Individuals were screened for the presence of specific antibodies in whole blood with the CATT test. For those reacting blood positive in CATT, we also tested 2-fold serial plasma dilutions of 1/2 to 1/32 and determined the CATT end titer. CATT positives underwent parasitological confirmation by direct microscopic examination of lymph (if enlarged lymph nodes were present) and examination of blood by the mini-anion exchange centrifugation technique on buffy coat (61). Individuals in whom trypanosomes were observed underwent lumbar puncture. The cerebrospinal fluid was examined for white blood cell count and the presence of trypanosomes to determine the disease stage and select the appropriate treatment.
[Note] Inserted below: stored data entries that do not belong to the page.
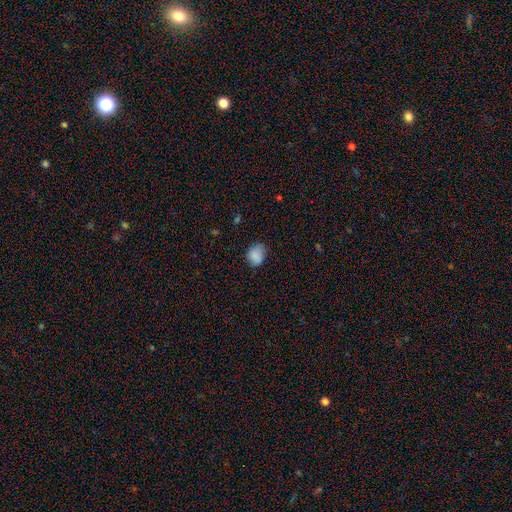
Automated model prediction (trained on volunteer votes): Smooth or featured?
  - smooth: 84% *
  - star or artifact: 9%
  - featured or disk: 7%
How rounded?
  - in between: 55% *
  - round: 44%
  - cigar-shaped: 1%
Merging?
  - none: 65% *
  - minor disturbance: 27%
  - major disturbance: 6%
  - merger: 1%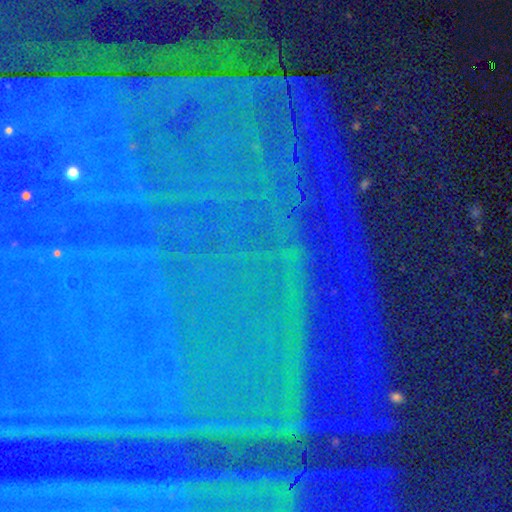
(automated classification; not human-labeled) A star or artifact, not a galaxy (86%).

Vote fractions:
- Smooth or featured? star or artifact: 86% / featured or disk: 8% / smooth: 6%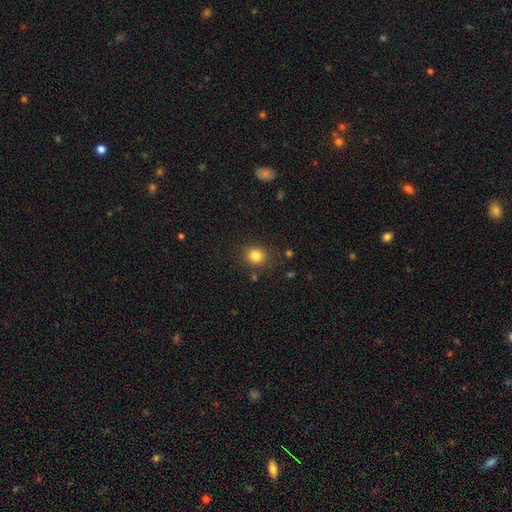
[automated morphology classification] This is clearly a smooth galaxy (82%). How rounded: likely round (72%). Merging: clearly none (83%).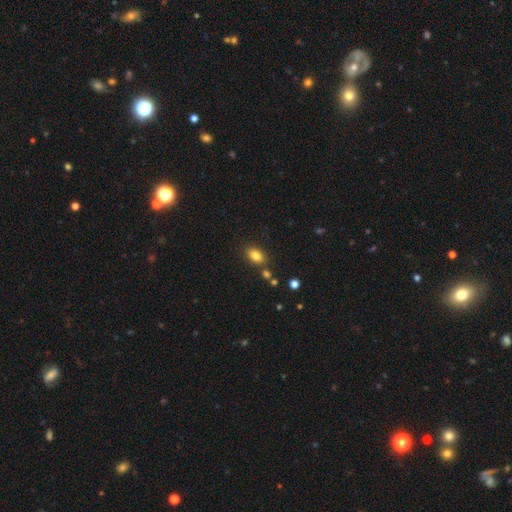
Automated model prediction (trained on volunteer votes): Smooth or featured: smooth — 83% (star or artifact — 10%)
How rounded: in between — 85% (round — 13%)
Merging: none — 79% (minor disturbance — 11%)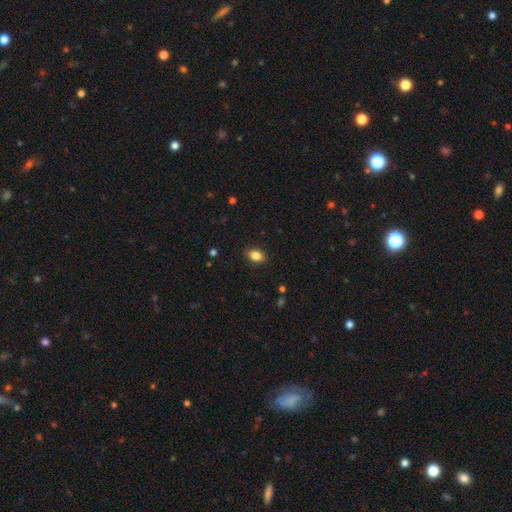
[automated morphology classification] smooth-or-featured: smooth: 85% | star or artifact: 9% | featured or disk: 6%
  how-rounded: in between: 84% | round: 14% | cigar-shaped: 2%
  merging: none: 88% | minor disturbance: 9% | major disturbance: 2% | merger: 1%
Patients were questioned about their place of residence. The geographic coordinates of their corresponding villages were obtained from the Atlas of HAT (62) and plotted on a map created using ArcGIS software by Esri. ArcGIS is the intellectual property of Esri and is used herein under license. Copyright Esri. All rights reserved. Distances were determined and a distance matrix generated (see matrix at https://github.com/mugnierlab/Tbgambiense2021/).

Patient blood sample collection and total RNA isolation.
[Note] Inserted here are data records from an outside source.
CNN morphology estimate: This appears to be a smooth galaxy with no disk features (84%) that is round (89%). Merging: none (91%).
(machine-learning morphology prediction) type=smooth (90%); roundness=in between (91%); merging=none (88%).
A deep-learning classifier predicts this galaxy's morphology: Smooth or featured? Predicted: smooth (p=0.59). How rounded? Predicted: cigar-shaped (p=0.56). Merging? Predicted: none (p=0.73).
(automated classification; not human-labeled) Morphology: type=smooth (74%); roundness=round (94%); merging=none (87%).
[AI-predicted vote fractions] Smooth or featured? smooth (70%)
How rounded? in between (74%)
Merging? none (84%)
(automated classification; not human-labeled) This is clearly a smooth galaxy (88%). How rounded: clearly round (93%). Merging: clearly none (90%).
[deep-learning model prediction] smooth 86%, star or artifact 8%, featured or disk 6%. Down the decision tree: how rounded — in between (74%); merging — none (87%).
A 2.5-mL volume of blood was collected from each patient in a PAXgene blood RNA tube. The blood was mixed with the buffer in the tube, aliquoted in 2-mL volumes, and frozen in liquid nitrogen for a maximum of 2 weeks. After arrival in Kinshasa, tubes were stored at −70°C. Total RNA was extracted and isolated from each blood sample as previously described (27).
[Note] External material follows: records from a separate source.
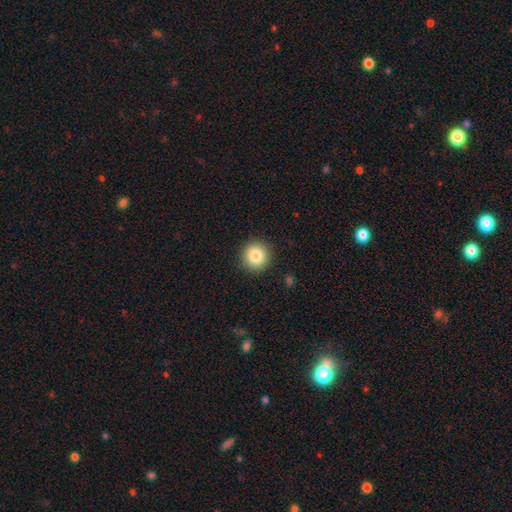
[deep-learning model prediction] A smooth galaxy with no disk features (84%) that is round (93%).

Vote fractions:
- Smooth or featured? smooth: 84% / star or artifact: 9% / featured or disk: 6%
- How rounded? round: 93% / in between: 6% / cigar-shaped: 1%
- Merging? none: 91% / minor disturbance: 6% / major disturbance: 2% / merger: 1%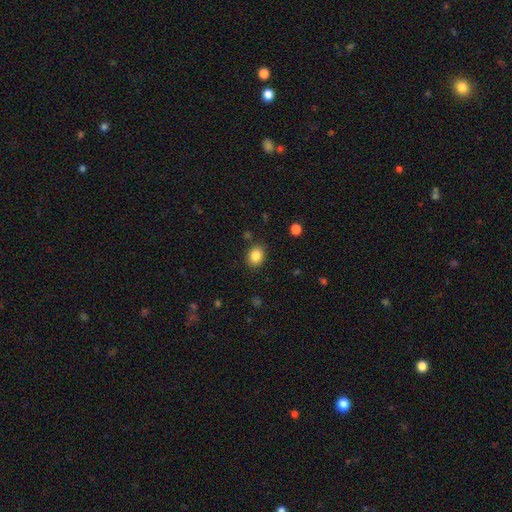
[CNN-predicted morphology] This appears to be a smooth galaxy with no disk features (85%) that is round (51%). Merging: none (85%).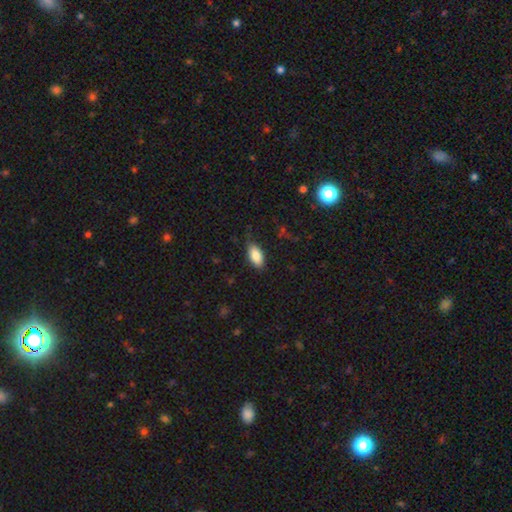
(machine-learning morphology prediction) A smooth galaxy with no disk features (86%) that is in between round and cigar-shaped (91%). Merging: none (80%).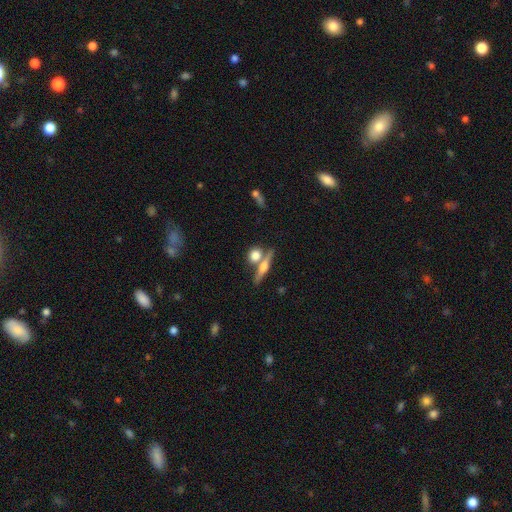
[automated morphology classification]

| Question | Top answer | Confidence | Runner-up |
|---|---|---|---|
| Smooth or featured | smooth | 53% | featured or disk (38%) |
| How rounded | round | 47% | cigar-shaped (28%) |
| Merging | none | 62% | merger (24%) |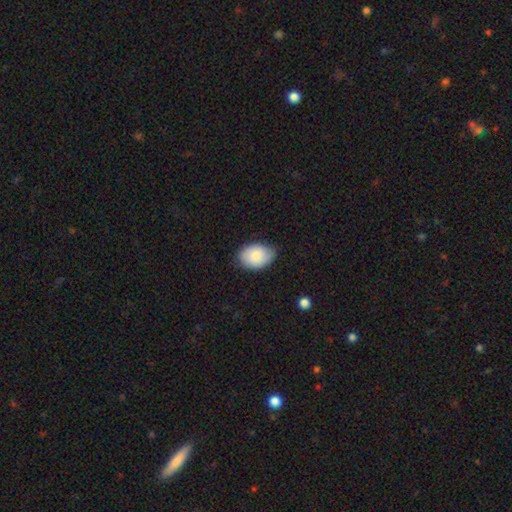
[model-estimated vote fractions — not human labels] smooth 82%, featured or disk 12%, star or artifact 6%. Down the decision tree: how rounded — in between (83%); merging — none (73%).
Estimation of parasitemia.

Two approaches were used to estimate parasitemia. First, a 9-mL volume of blood on heparin was centrifuged, 500 μL of the buffy coat were taken up, and trypanosomes were isolated using the mini-anion exchange centrifugation technique. After centrifugation of the column eluate, the number of parasites visible in the tip of the collection tube were estimated. Second, spliced leader (SL) RNA expression levels were measured by real-time PCR as previously described (27). A threshold cycle (C_T) value was determined for each patient blood sample. Real-time PCR was performed on RNA samples before reverse transcription to verify the absence of DNA contamination.

RNA sequencing.

DNase I-treated RNA samples were cleaned up with 1.8× Mag-Bind total pure NGS beads (Omega Bio-Tek; number M1378-01). cDNA was generated using the SuperScript III first-strand synthesis system (Invitrogen; number 18080051) according to manufacturer’s instructions. Eight microliters of each sample (between 36 and 944 ng) was used for cDNA synthesis, which was performed using the oligo-dT primer provided with the kit. This material was cleaned up with 1.8× Mag-Bind beads and used to generate three replicate library preparations for each sample. These technical replicates were generated to ensure that any VSGs detected were not the result of PCR artifacts (63, 64).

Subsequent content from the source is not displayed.